# Task to carry out
Turn everything from the start of the items down to the line with "chanteuse alterne entre" into a numbered list, leaving out blank lines.

# Dataset entries
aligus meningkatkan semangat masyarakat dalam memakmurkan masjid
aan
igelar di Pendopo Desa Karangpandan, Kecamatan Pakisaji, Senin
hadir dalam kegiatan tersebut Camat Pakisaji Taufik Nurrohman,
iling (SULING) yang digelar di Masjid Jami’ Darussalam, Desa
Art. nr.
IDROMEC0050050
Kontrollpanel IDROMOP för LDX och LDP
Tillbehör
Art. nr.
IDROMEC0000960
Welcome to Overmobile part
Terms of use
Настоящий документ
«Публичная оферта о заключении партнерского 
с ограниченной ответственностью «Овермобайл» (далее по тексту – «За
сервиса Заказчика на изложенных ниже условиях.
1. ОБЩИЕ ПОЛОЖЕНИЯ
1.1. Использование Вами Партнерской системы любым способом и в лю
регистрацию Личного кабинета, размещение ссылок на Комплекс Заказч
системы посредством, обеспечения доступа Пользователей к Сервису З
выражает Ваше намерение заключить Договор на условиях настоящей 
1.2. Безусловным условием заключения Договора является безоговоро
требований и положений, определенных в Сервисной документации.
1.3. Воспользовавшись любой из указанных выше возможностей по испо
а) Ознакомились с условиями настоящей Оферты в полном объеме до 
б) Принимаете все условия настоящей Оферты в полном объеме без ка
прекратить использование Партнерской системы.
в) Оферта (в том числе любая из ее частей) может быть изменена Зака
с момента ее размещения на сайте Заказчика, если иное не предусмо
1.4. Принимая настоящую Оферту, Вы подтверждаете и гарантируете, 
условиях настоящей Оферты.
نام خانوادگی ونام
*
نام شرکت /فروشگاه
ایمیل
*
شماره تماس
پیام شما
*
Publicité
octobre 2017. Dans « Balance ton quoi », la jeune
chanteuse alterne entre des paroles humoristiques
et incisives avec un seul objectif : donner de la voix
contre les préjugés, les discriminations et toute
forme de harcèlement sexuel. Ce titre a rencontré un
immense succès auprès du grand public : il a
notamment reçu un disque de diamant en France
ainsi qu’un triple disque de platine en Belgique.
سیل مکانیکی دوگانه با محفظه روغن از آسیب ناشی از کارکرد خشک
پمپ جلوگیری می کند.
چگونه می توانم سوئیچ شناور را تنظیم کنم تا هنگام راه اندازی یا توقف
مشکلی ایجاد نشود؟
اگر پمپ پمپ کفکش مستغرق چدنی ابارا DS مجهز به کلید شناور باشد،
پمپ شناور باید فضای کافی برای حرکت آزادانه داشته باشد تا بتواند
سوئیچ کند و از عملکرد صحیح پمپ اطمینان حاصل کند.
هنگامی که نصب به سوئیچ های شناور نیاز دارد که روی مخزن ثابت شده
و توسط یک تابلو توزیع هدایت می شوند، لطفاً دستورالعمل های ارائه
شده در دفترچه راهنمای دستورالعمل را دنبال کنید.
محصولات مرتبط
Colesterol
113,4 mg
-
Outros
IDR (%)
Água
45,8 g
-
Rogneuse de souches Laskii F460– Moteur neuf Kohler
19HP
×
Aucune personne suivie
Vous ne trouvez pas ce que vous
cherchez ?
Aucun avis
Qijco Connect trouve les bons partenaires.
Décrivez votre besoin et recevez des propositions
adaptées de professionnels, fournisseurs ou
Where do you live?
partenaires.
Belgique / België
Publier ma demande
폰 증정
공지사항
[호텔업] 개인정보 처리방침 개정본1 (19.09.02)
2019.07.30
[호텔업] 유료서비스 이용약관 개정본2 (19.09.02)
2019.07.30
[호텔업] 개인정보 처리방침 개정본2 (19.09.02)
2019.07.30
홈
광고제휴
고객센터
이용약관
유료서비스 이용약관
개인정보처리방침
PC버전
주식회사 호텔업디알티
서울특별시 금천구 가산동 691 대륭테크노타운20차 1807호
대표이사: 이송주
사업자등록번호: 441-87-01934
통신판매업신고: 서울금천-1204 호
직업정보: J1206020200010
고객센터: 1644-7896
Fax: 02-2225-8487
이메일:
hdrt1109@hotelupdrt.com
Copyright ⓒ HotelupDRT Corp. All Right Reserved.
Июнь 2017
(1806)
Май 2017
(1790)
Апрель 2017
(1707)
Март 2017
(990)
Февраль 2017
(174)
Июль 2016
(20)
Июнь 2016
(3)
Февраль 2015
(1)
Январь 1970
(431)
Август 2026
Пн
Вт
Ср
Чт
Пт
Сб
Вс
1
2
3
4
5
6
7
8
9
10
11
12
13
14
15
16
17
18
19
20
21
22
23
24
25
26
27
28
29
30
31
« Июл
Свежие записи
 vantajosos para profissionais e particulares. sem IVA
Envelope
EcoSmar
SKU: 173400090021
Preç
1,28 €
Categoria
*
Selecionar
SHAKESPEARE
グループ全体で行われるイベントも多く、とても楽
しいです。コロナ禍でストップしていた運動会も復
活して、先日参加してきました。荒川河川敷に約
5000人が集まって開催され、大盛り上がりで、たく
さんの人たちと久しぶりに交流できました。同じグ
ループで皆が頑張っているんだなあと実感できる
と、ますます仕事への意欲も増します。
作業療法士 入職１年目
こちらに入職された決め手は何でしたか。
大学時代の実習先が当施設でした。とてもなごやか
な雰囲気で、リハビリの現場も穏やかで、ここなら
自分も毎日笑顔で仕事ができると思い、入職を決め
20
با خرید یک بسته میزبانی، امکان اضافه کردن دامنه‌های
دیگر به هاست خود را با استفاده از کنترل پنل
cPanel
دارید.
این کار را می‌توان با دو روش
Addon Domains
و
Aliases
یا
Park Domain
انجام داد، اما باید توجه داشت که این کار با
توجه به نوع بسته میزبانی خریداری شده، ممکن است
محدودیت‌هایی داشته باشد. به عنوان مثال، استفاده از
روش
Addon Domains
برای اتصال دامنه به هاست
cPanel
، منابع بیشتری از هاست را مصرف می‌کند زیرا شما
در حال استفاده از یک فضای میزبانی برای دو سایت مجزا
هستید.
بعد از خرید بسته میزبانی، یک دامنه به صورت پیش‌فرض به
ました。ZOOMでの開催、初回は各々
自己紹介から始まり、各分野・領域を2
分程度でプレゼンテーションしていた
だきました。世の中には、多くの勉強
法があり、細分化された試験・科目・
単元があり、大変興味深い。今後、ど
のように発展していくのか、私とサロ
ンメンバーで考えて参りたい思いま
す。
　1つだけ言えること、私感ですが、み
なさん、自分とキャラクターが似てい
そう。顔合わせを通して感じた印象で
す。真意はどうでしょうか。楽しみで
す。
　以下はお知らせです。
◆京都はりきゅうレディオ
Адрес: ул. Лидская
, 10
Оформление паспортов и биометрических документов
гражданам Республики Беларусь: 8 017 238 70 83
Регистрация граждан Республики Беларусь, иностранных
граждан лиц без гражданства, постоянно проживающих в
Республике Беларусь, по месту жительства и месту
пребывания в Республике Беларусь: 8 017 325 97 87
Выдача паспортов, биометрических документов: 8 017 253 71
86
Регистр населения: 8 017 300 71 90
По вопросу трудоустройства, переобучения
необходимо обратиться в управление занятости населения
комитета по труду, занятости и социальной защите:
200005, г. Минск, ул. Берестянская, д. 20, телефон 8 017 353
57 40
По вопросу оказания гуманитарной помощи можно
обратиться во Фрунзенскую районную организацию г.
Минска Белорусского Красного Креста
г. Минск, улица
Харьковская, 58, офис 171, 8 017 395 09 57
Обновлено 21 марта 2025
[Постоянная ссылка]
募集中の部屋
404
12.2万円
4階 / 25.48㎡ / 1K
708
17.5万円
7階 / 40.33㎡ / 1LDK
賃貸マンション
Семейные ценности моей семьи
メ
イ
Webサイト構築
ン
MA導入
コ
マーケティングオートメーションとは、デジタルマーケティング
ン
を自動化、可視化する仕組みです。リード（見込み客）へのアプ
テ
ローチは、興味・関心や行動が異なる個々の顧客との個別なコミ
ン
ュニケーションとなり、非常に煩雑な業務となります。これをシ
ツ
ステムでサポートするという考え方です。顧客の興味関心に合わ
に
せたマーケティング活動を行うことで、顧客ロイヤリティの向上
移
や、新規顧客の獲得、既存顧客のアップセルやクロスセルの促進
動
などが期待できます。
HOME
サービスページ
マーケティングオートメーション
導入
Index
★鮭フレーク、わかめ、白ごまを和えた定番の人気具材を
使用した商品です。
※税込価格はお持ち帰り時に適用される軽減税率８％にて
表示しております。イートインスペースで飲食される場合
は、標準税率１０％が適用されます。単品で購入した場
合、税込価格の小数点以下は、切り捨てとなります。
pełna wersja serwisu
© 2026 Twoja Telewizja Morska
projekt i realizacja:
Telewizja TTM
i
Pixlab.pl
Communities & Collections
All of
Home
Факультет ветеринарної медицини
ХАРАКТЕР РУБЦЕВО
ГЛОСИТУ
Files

# Exercise output
1. aligus meningkatkan semangat masyarakat dalam memakmurkan masjid
2. aan
3. igelar di Pendopo Desa Karangpandan, Kecamatan Pakisaji, Senin
4. hadir dalam kegiatan tersebut Camat Pakisaji Taufik Nurrohman,
5. iling (SULING) yang digelar di Masjid Jami’ Darussalam, Desa
6. Art. nr.
7. IDROMEC0050050
8. Kontrollpanel IDROMOP för LDX och LDP
9. Tillbehör
10. Art. nr.
11. IDROMEC0000960
12. Welcome to Overmobile part
13. Terms of use
14. Настоящий документ
15. «Публичная оферта о заключении партнерского 
16. с ограниченной ответственностью «Овермобайл» (далее по тексту – «За
17. сервиса Заказчика на изложенных ниже условиях.
18. 1. ОБЩИЕ ПОЛОЖЕНИЯ
19. 1.1. Использование Вами Партнерской системы любым способом и в лю
20. регистрацию Личного кабинета, размещение ссылок на Комплекс Заказч
21. системы посредством, обеспечения доступа Пользователей к Сервису З
22. выражает Ваше намерение заключить Договор на условиях настоящей 
23. 1.2. Безусловным условием заключения Договора является безоговоро
24. требований и положений, определенных в Сервисной документации.
25. 1.3. Воспользовавшись любой из указанных выше возможностей по испо
26. а) Ознакомились с условиями настоящей Оферты в полном объеме до 
27. б) Принимаете все условия настоящей Оферты в полном объеме без ка
28. прекратить использование Партнерской системы.
29. в) Оферта (в том числе любая из ее частей) может быть изменена Зака
30. с момента ее размещения на сайте Заказчика, если иное не предусмо
31. 1.4. Принимая настоящую Оферту, Вы подтверждаете и гарантируете, 
32. условиях настоящей Оферты.
33. نام خانوادگی ونام
34. *
35. نام شرکت /فروشگاه
36. ایمیل
37. *
38. شماره تماس
39. پیام شما
40. *
41. Publicité
42. octobre 2017. Dans « Balance ton quoi », la jeune
43. chanteuse alterne entre des paroles humoristiques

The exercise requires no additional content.